A spherical model of planet Earth has a radius of 3 ft.
What is the approximate volume of the model of planet earth?
Use 3.14 to approximate pi. Round to the nearest hundredth if necessary.
Enter your answer as a decimal in the box.

Question

Lars · Answer

Is it 36.45? I don't really know honestly and it's getting stressful.

Shadow · Answer

$$V_{s} = \frac{ 4 }{ 3 } \pi r^3$$

Shadow · Answer

In words, the volume of a sphere is equal to four thirds of pi times the radius, squared.

So just add in the radius and then you can solve.

Shadow · Answer

Considering 3^3 is 27, I think 36.45 is unlikely, considering it still needs to be multiplied by pi (3.14) and 4/3

Lars · Answer

@shadow wrote:

In words, the volume of a sphere is equal to four thirds of pi times the radius, squared.
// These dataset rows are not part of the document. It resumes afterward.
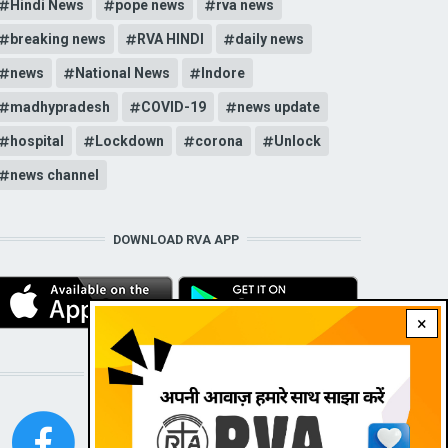
Hindi News
pope news
rva news
breaking news
RVA HINDI
daily news
news
National News
Indore
madhypradesh
COVID-19
news update
hospital
Lockdown
corona
Unlock
news channel
DOWNLOAD RVA APP
×
STAY CONNECTED WITH US!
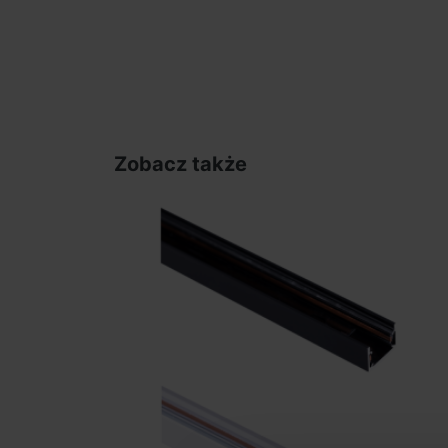
Zobacz także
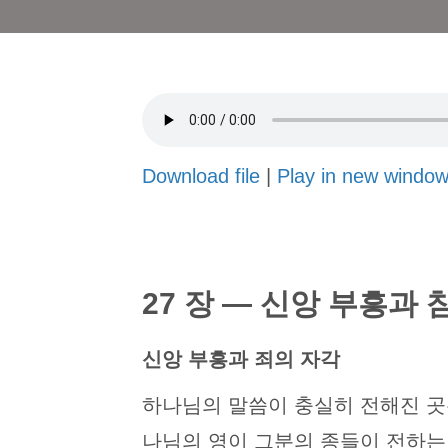
Download file
|
Play in new windo
27 장 — 신앙 부흥과 
신앙 부흥과 죄의 자각
하나님의 말씀이 충실히 전해진 곳
나님의 영이 그분의 종들이 전하는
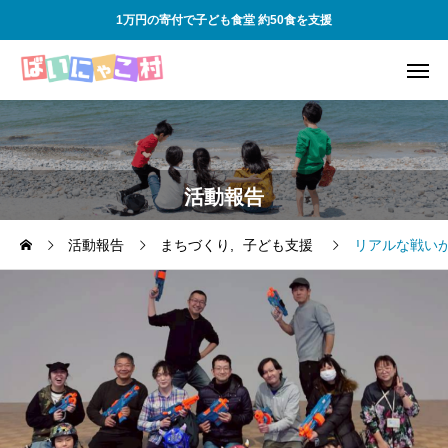
1万円の寄付で子ども食堂 約50食を支援
活動報告
活動報告
まちづくり
子ども支援
リアルな戦い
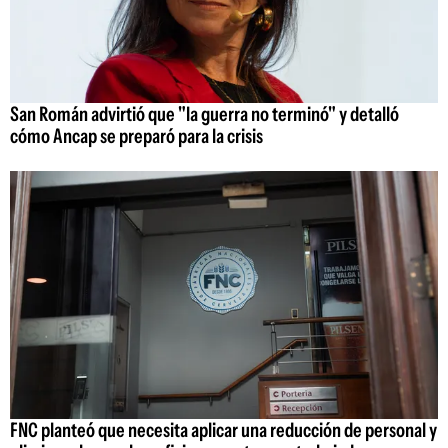
San Román advirtió que "la guerra no terminó" y detalló
cómo Ancap se preparó para la crisis
FNC planteó que necesita aplicar una reducción de personal y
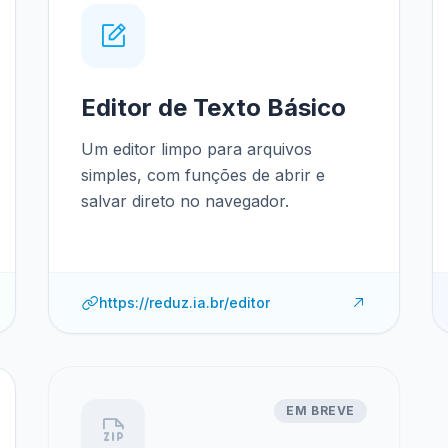
Editor de Texto Básico
Um editor limpo para arquivos
simples, com funções de abrir e
salvar direto no navegador.
https://reduz.ia.br/editor
EM BREVE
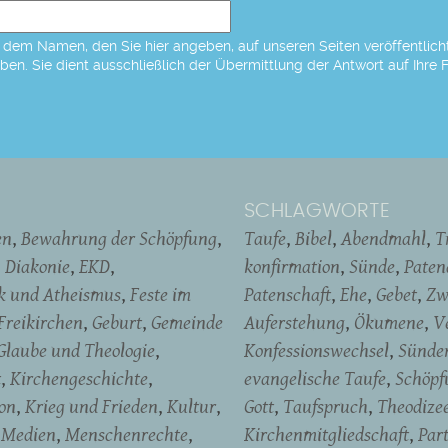
dem Namen, den Sie hier angeben, auf unseren Seiten veröffentlicht,
eben. Sie dient ausschließlich der Übermittlung der Antwort auf Ihre 
SCHLAGWORTE
en
Bewahrung der Schöpfung
Taufe
Bibel
Abendmahl
T
Diakonie
EKD
konfirmation
Sünde
Pate
ik und Atheismus
Feste im
Patenschaft
Ehe
Gebet
Zw
Freikirchen
Geburt
Gemeinde
Auferstehung
Ökumene
V
Glaube und Theologie
Konfessionswechsel
Sünde
t
Kirchengeschichte
evangelische Taufe
Schöpf
on
Krieg und Frieden
Kultur
Gott
Taufspruch
Theodize
Medien
Menschenrechte
Kirchenmitgliedschaft
Par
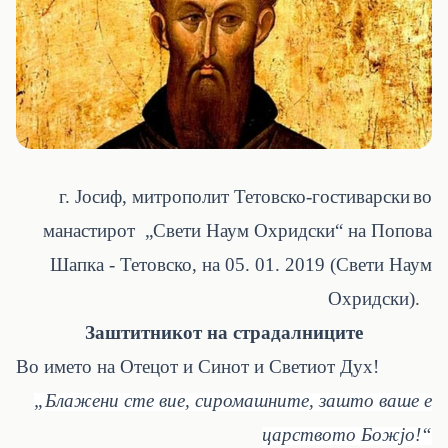
г. Јосиф, митрополит Тетовско-гостиварски
во
манастирот „Свети Наум Охридски“ на Попова
Шапка - Тетовско, на 05. 01. 2019 (Свети Наум
Охридски).
Заштитникот на страдалниците
Во името на Отецот и Синот и Светиот Дух!
„Блажени сте вие, сиромашните, зашто ваше е
царството Божјо!“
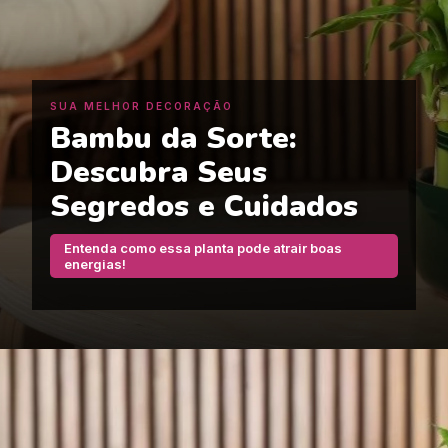
SUA MELHOR DECORAÇÃO
Bambu da Sorte:
Descubra Seus
Segredos e Cuidados
Entenda como essa planta pode atrair boas
energias!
So just add in the radius and then you can solve.

@shadow wrote:

Considering 3^3 is 27, I think 36.45 is unlikely, considering it still needs to be multiplied by pi (3.14) and 4/3

I'm confused, what am I adding the radius to? Which numbers?

Shadow · Answer

There is no addition happening here. You are simply doing exponents (3)^3 then multiplying the result by pi aka 3.14, then multiplying it by 4/3

Shadow · Answer

If you mean where are you submitting radius aka 3ft in for, you put it in where 'r' is, in the equation

Lars · Answer

So (3)^3 is 27 ?

Lars · Answer

Whoops it deleted the other part of my response,  how do i multiply 27 for pi (3.14) and 4/3

Lars · Answer

@shadow wrote:

If you mean where are you submitting radius aka 3ft in for, you put it in where 'r' is, in the equation

@lars wrote:

Whoops it deleted the other part of my response, how do i multiply 27 for pi (3.14) and 4/3

27 x (3.14) and 4/3 would be 86.113 ?

Lars · Answer

I get 113.04, is that right?

Shadow · Answer

Correct